# start of Document excerpt
A 21 year drought between postseason berths could make a team pretty thirsty....

Anyway the Mariners' extended clawback period has at least landed them in the playoffs again. It also drew some attention from the NYT sports section, which put up a long piece about some of the Mariners' rebuilding architects and the challenges along the way. Maybe some of those Wall Street billionaires who read the Times will make their way to fill up the T-Mobile park seats in Seattle for division series games...

The Remaking of the Seattle Mariners (NYT, paywall removed)

It's worth the read... since it goes back to the beginnings of the franchise and some of the missteps in the late 70s and early 80s.

“We had Tom Paciorek on air with a 30-second spot, saying, ‘Come out on Saturday night because it’s funny nose glasses night!’” Adamack said. “And he puts on a pair of funny nose glasses, and a voice-over comes on and says: ‘No, No, Tom. It’s jacket night.’ And Paciorek’s answer at the end is, ‘What am I going to do with 30,000 pairs of funny nose glasses?’”

Turns out, the fans took him seriously. The Mariners scheduled a funny nose glasses night for 1982 and attracted a crowd of more than 37,000. That was great, but it underscored the finicky nature of the market: The silly giveaway outdrew, by nearly 10,000, an actual baseball milestone two nights earlier: Gaylord Perry earning his 300th career win.

But the piece moves on quickly to later years and new strategies that would take awhile to work.

Jerry Dipoto, the Mariners’ president for baseball operations, knew what he would have to do when he took over as general manager in September 2015. He just needed to put it off for a while.
# end of Document excerpt
# start of Provided data
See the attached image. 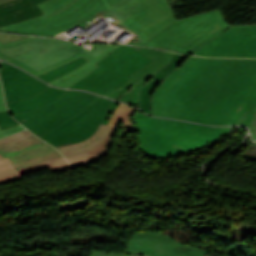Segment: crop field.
# end of Provided data
Task set:
a) In the Seattle Mariners text, how large was the crowd that the 1982 funny nose glasses night drew?
b) Please write the next few sentences of the Seattle Mariners text, picking up after its final sentence.

Results:
a) More than 37,000.

b)
Four players — Hernández, Robinson Canó, Nelson Cruz and Kyle Seager — took up more than half of the Mariners’ payroll, like skyscrapers scattered among split-level homes. The group was signed through at least 2018 and needed an influx of low-cost, complementary players to compete. Dipoto earned a reputation as an eager, aggressive dealer.

“It was all this shell game of moving on the margins,” he said, and it almost worked. Seattle earned 86 wins in 2016, missing the playoffs by just three games, and improved to 89 wins in 2018 — with the oldest roster in the sport.

After the season, the team’s chairman, John Stanton, met with Dipoto, Manager Scott Servais and other top lieutenants. Stanton, 67, defers almost entirely to Dipoto on strategy, and wanted to know if he could win with this core.

“The answer was no, and that was OK,” said Stanton, who made his fortune in wireless communications. “From my point of view, I had to have the willingness to say, ‘OK, we’ll take the hit.’ We thought we would take a 250,000 hit in attendance, and it was half a million. It was excruciating in a lot of ways.”

Dipoto unloaded most of Canó’s contract by packaging a star closer, Edwin Díaz, in a December 2018 trade with the Mets. He also dealt starter James Paxton, infielder Jean Segura and catcher Mike Zunino that winter, and catcher Austin Nola the next summer. The Mariners had two losing seasons but jumped to 90-72 last year — two games short of a wild card and five behind Houston in the A.L. West.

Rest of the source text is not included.